Colmater les brèches

Un secteur innovant donc, et pas seulement dans le transport. Le Groupe Maadi, en collaboration avec l'École de technologie supérieure de l'UQAM et l'Université de Waterloo, a mis au point Make-A-Bridge, une passerelle en aluminium, sans soudure. «Les soudures font perdre certaines des caractéristiques mécaniques de l'aluminium, comme la résistance à la traction, explique M. Sala. Il faut faire un traitement thermique pour en récupérer une partie. Une passerelle sans soudure, comme celle de Maadi, règle ce problème, en plus d'être aisée à installer.»

En 2017, le Réseau Trans-Al entend publier une carte routière technologique québécoise de la capacité de transformation de l'aluminium. «En regardant l'ensemble de la capacité manufacturière, y compris la chaîne d'approvisionnement, nous voulons déterminer où il faut innover, explique le directeur général, Jean-François Pouliot. Cela nous amènera à proposer un minimum d'une dizaine de projets commerciaux favorisant l'essor de cette industrie.»

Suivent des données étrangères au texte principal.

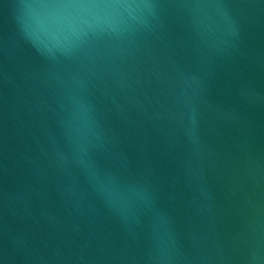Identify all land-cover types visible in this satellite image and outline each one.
Masks as SVG:
<instances>
[{
	"label": "water",
	"instance_id": "1",
	"mask_svg": "<svg viewBox=\"0 0 264 264\" xmlns=\"http://www.w3.org/2000/svg\"><path fill=\"white\" fill-rule=\"evenodd\" d=\"M0 0V264H264V0Z\"/></svg>",
	"mask_w": 264,
	"mask_h": 264
},
{
	"label": "snow or ice",
	"instance_id": "2",
	"mask_svg": "<svg viewBox=\"0 0 264 264\" xmlns=\"http://www.w3.org/2000/svg\"><path fill=\"white\" fill-rule=\"evenodd\" d=\"M73 2H74V0H71L70 4L73 3Z\"/></svg>",
	"mask_w": 264,
	"mask_h": 264
}]
</instances>
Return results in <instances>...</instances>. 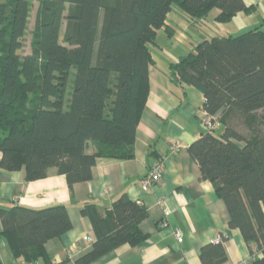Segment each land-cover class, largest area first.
Instances as JSON below:
<instances>
[{
	"label": "trees",
	"instance_id": "trees-1",
	"mask_svg": "<svg viewBox=\"0 0 264 264\" xmlns=\"http://www.w3.org/2000/svg\"><path fill=\"white\" fill-rule=\"evenodd\" d=\"M174 5L193 21L214 8L218 22L255 9L244 0H0V169L24 168L33 181L56 167L71 189L92 178L97 157L131 156L129 149L116 148L134 142L148 97L151 48L159 49L160 28L173 36L167 15ZM71 68L73 87L64 110ZM167 75L180 96L183 85L198 89L209 116L232 108L251 118L264 108V15L247 30L199 41L170 63ZM222 118L187 151L200 178L223 200L228 227L239 230L251 264H264V130L245 138ZM258 118L264 125V112ZM149 156L164 158L153 149ZM81 213L95 238L76 264H92L147 237L139 228L147 208L125 191L103 212L86 202ZM0 222L14 258L24 264H57L44 244L72 226L65 204L0 208ZM221 237L200 247L202 264H229Z\"/></svg>",
	"mask_w": 264,
	"mask_h": 264
},
{
	"label": "crops",
	"instance_id": "crops-1",
	"mask_svg": "<svg viewBox=\"0 0 264 264\" xmlns=\"http://www.w3.org/2000/svg\"><path fill=\"white\" fill-rule=\"evenodd\" d=\"M244 2L255 7L254 11L239 12L235 17L249 18L243 26L250 28L264 15V0ZM157 49L151 48L153 64L149 68L148 97L134 142L116 148L129 149L131 156L97 157L92 178L73 184L71 189L65 175L56 167H50L44 178L33 181L26 179L24 168L0 169V208L66 205L72 224L70 230L44 244L46 253L57 264H76L79 257L92 249L95 235L90 219L81 213L83 205L94 203L103 212L122 191L131 200L146 206L147 216L139 222V228L147 237L138 244H122L92 264H202L200 247L216 242L218 236H223L229 264H251L248 246L239 230L228 227L229 216L223 200L216 195L210 181L200 178L199 167L187 151L188 145L203 131V96L191 85H183L185 94L180 96L179 88L172 85L167 72L170 63L184 54L176 57L163 54L161 47ZM74 74L75 68H71L64 110L69 106ZM112 99H108V107ZM222 111L218 115L223 117L225 125L245 138L256 135L243 131L244 114L232 108ZM240 119L243 123L236 125ZM260 125L264 130V125ZM171 142L179 144L175 152L171 151ZM151 149L164 157L162 178L156 185L142 186L140 178L152 160ZM0 264H24L21 258H14L1 232Z\"/></svg>",
	"mask_w": 264,
	"mask_h": 264
},
{
	"label": "rangeland",
	"instance_id": "rangeland-1",
	"mask_svg": "<svg viewBox=\"0 0 264 264\" xmlns=\"http://www.w3.org/2000/svg\"><path fill=\"white\" fill-rule=\"evenodd\" d=\"M102 11L100 18L102 19ZM218 10L212 9L207 18L200 21H193L187 13L182 11L177 6H172V10L167 15V22L174 28V34L172 37H168L163 28L158 30L157 40L159 47H161L163 54H170L176 56L186 54L193 50L194 46L205 38H210L213 35H225L228 33H239L247 30L243 25L247 23L249 18L234 17L228 22H218L214 18ZM255 13H253L254 16ZM251 16V18L253 17ZM252 27V26H251ZM158 50V49H157ZM264 112V109H260L253 113L250 117H246L245 126L242 127L243 131L250 134H257L263 130V126L258 122L259 115ZM236 125L243 123V120L235 122ZM223 129L221 125L217 132Z\"/></svg>",
	"mask_w": 264,
	"mask_h": 264
},
{
	"label": "built area",
	"instance_id": "built-area-1",
	"mask_svg": "<svg viewBox=\"0 0 264 264\" xmlns=\"http://www.w3.org/2000/svg\"><path fill=\"white\" fill-rule=\"evenodd\" d=\"M201 125L204 130H210L219 125V115L209 116L206 112H204ZM171 151L175 152L179 148V144L177 142H171L170 145ZM163 159H152L148 165V170L144 176L140 178V184L142 186H153L160 182L163 173ZM222 240L221 236L216 238V242Z\"/></svg>",
	"mask_w": 264,
	"mask_h": 264
},
{
	"label": "water",
	"instance_id": "water-1",
	"mask_svg": "<svg viewBox=\"0 0 264 264\" xmlns=\"http://www.w3.org/2000/svg\"><path fill=\"white\" fill-rule=\"evenodd\" d=\"M161 221V220H160Z\"/></svg>",
	"mask_w": 264,
	"mask_h": 264
}]
</instances>
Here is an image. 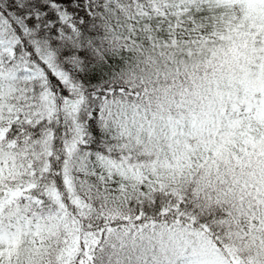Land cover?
I'll return each instance as SVG.
<instances>
[{"label":"snow or ice","instance_id":"1","mask_svg":"<svg viewBox=\"0 0 264 264\" xmlns=\"http://www.w3.org/2000/svg\"><path fill=\"white\" fill-rule=\"evenodd\" d=\"M0 264H264V0H0Z\"/></svg>","mask_w":264,"mask_h":264}]
</instances>
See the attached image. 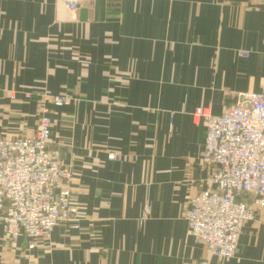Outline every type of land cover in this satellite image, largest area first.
Here are the masks:
<instances>
[{"label": "crops", "instance_id": "obj_1", "mask_svg": "<svg viewBox=\"0 0 264 264\" xmlns=\"http://www.w3.org/2000/svg\"><path fill=\"white\" fill-rule=\"evenodd\" d=\"M44 89L80 100L51 114L73 219L33 250L0 227V264H264V212L228 261L184 219L215 170L193 113L264 91V0H0V138L35 132Z\"/></svg>", "mask_w": 264, "mask_h": 264}, {"label": "built area", "instance_id": "obj_2", "mask_svg": "<svg viewBox=\"0 0 264 264\" xmlns=\"http://www.w3.org/2000/svg\"><path fill=\"white\" fill-rule=\"evenodd\" d=\"M60 1L76 13L97 0ZM53 103L63 107L67 97L56 96ZM192 116L197 123L204 120L202 160L215 170L208 179L212 188L189 200L184 219L191 238L212 257L228 261L237 254L244 225L257 210L264 212V91L238 96L221 115L199 108ZM50 139L47 113L32 136L0 138V227L10 241L29 240V250L36 240L50 238L73 212L67 184L72 174L62 168ZM148 214L145 210L140 224Z\"/></svg>", "mask_w": 264, "mask_h": 264}, {"label": "rangeland", "instance_id": "obj_3", "mask_svg": "<svg viewBox=\"0 0 264 264\" xmlns=\"http://www.w3.org/2000/svg\"><path fill=\"white\" fill-rule=\"evenodd\" d=\"M39 98H38V102H39V117H38V123H39V121H40V119L42 118V116L44 115V114H46L47 113V115L49 116V118L51 119V114H52V111H54V109H64V108H67V107H70V106H73V104H77V103H79V99H75V98H73L72 96H70V95H68V94H54V93H52V92H50V91H48L47 89H44V91L43 92H41L39 95ZM56 96H66L67 97V103L63 106V107H55L54 106V100H55V98H56ZM26 97H28V96H26ZM53 120L51 119V132H52V128H53ZM37 127H38V125H37ZM36 130H37V128H36ZM35 130V131H36ZM34 134V133H33ZM32 134V135H33ZM32 135H30V136H32ZM18 138V137H17ZM9 139V138H8ZM12 139H14V138H12ZM50 142H52V140L50 139ZM55 151V150H54ZM58 152V151H57ZM60 154V153H59ZM60 157H61V155H60ZM113 157H115V156H113ZM61 164H62V168L64 169V170H66L69 174L71 173L72 174V178H73V173H72V170H71V168L70 167H67V166H64L63 165V163H62V159H61ZM72 178H71V180L67 183L68 184V187L70 188V183H71V181H72ZM70 190H71V188H70ZM71 196H72V198H71V205H72V210H73V212H72V214H71V217L69 218V220H68V222L70 221V220H72L73 219V213H74V206H73V193H72V190H71ZM75 228H78V226H74Z\"/></svg>", "mask_w": 264, "mask_h": 264}]
</instances>
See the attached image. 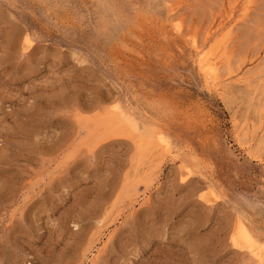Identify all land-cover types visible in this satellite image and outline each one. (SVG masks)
I'll list each match as a JSON object with an SVG mask.
<instances>
[{"label":"rangeland","instance_id":"rangeland-1","mask_svg":"<svg viewBox=\"0 0 264 264\" xmlns=\"http://www.w3.org/2000/svg\"><path fill=\"white\" fill-rule=\"evenodd\" d=\"M0 264H264V0H0Z\"/></svg>","mask_w":264,"mask_h":264},{"label":"bare ground","instance_id":"bare-ground-1","mask_svg":"<svg viewBox=\"0 0 264 264\" xmlns=\"http://www.w3.org/2000/svg\"><path fill=\"white\" fill-rule=\"evenodd\" d=\"M161 17V16H160ZM227 27V26H226ZM149 36V35H148ZM25 43H30L29 39L27 38V36L25 37ZM193 44V43H192ZM221 44V43H220ZM212 45H217L216 41H214ZM193 48L198 52L196 53L197 54V66L199 68V70L201 71V74L204 75V78L206 80H208L209 83L213 84L212 82L218 78H215V77H218V74H217V61L214 60V58L218 57V56H215V54H212V49L215 48L212 46V48H207V50H204V49H201L200 47L198 48L197 46H195L194 44L192 45ZM219 46V45H217ZM222 46V45H221ZM224 49H222L223 51ZM194 52V51H193ZM224 53V52H223ZM218 59V58H217ZM200 73V72H199ZM203 77V76H202ZM205 80V81H206ZM218 81V80H217ZM252 81V80H251ZM206 85V83H205ZM210 85V84H208ZM197 97V96H196ZM197 102V101H196ZM128 110V109H127ZM120 111V110H119ZM115 112V111H114ZM209 112V111H208ZM121 113V112H120ZM123 115V114H122ZM203 115V114H202ZM127 116V114H126ZM119 119L123 120V121H126L127 119L124 118L123 116H121V114L118 115ZM134 118V117H133ZM117 116L116 117H112V120L117 123ZM118 119V121H119ZM136 119V118H135ZM209 119V118H208ZM134 121V119H133ZM132 122V121H131ZM135 123V122H134ZM133 123V124H134ZM132 124V125H133ZM140 125V124H139ZM134 128V131H137V128L135 127V124L134 126L132 127ZM131 128V129H132ZM158 131V130H157ZM151 132V133H148L147 135H144L145 137L144 138H141V143H143L144 145H147L148 149H150V151L153 149V148H156V150H160L161 152L165 151L166 153L170 151V146H169V143L161 136L160 133L158 132ZM141 133V132H140ZM142 134V133H141ZM245 134V133H244ZM134 137V136H133ZM139 138V137H138ZM137 143V142H136ZM139 143V144H141ZM140 146V145H138ZM141 147V146H140ZM147 151V149L145 150ZM159 151V152H160ZM148 152V151H147ZM152 152V151H151ZM157 152V151H156ZM154 153V152H153ZM148 154V153H147ZM153 155V154H152ZM155 162V161H154ZM185 164V163H183ZM189 165V164H188ZM183 168L186 167L185 165L182 166ZM188 167V166H187ZM186 167V168H187ZM238 220V219H237ZM233 228H234V241H235V244L238 246V247H242L243 245H245L248 241L250 244H253L255 245V242H254V239L253 237L249 234V232L245 229V227L239 223L238 221L236 223H234L233 225ZM232 238V237H230ZM258 243V242H257Z\"/></svg>","mask_w":264,"mask_h":264}]
</instances>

Le Québec pourrait par exemple transformer plus d'aluminium en améliorant certains éléments de sa capacité manufacturière, notamment sur le plan de la chaîne d'approvisionnement. M. Pouliot donne l'exemple des feuilles laminées. «Avec les fermetures de Novelis en 2012 et d'Aleris en 2008, on a perdu des capacités de production de feuilles d'aluminium, et il faut souvent s'approvisionner à l'étranger», déplore-t-il.

Il faudra aussi remédier à un problème auquel font couramment face les entreprises innovatrices au Québec. «Il y a beaucoup de financement disponible pour appuyer les innovations, souligne Malika Cherry, directrice de la Société de la Vallée de l'aluminium. Mais il y a une sorte de trou d'air lorsqu'elles arrivent à la phase de commercialisation. Soudainement, le financement se fait plus rare. Pourtant, c'est une étape cruciale.»

Elle appelle aussi les entrepreneurs à porter plus d'attention aux systèmes informatiques et de gestion de l'information. «L'investissement paraît substantiel, mais son impact est sous-estimé, croit-elle. Dans la plupart des entreprises qui l'on fait, le chiffre d'affaires a fortement augmenté.»